### [YOUR INSTRUCTIONS]
An exact, word-for-word copy of the entries is required, beginning at the line that contains "immediately. A professional" and ending at the last line, both included.

Segment Open

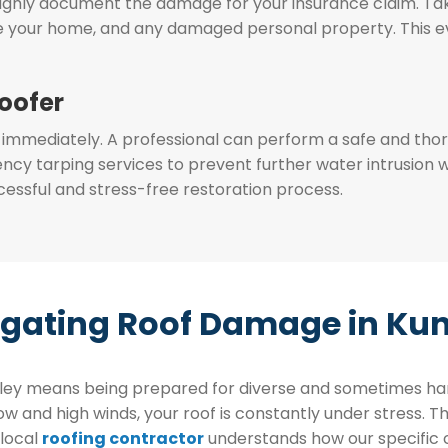
oughly document the damage for your insurance claim. T
de your home, and any damaged personal property. This evi
Roofer
 immediately. A professional can perform a safe and thoro
y tarping services to prevent further water intrusion w
ccessful and stress-free restoration process.
gating Roof Damage in Kun
alley means being prepared for diverse and sometimes 
 and high winds, your roof is constantly under stress. Th
 local
roofing contractor
understands how our specific c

Segment Closed

### [THE ANSWER]
 immediately. A professional can perform a safe and thoro
y tarping services to prevent further water intrusion w
ccessful and stress-free restoration process.
gating Roof Damage in Kun
alley means being prepared for diverse and sometimes 
 and high winds, your roof is constantly under stress. Th
 local
roofing contractor
understands how our specific c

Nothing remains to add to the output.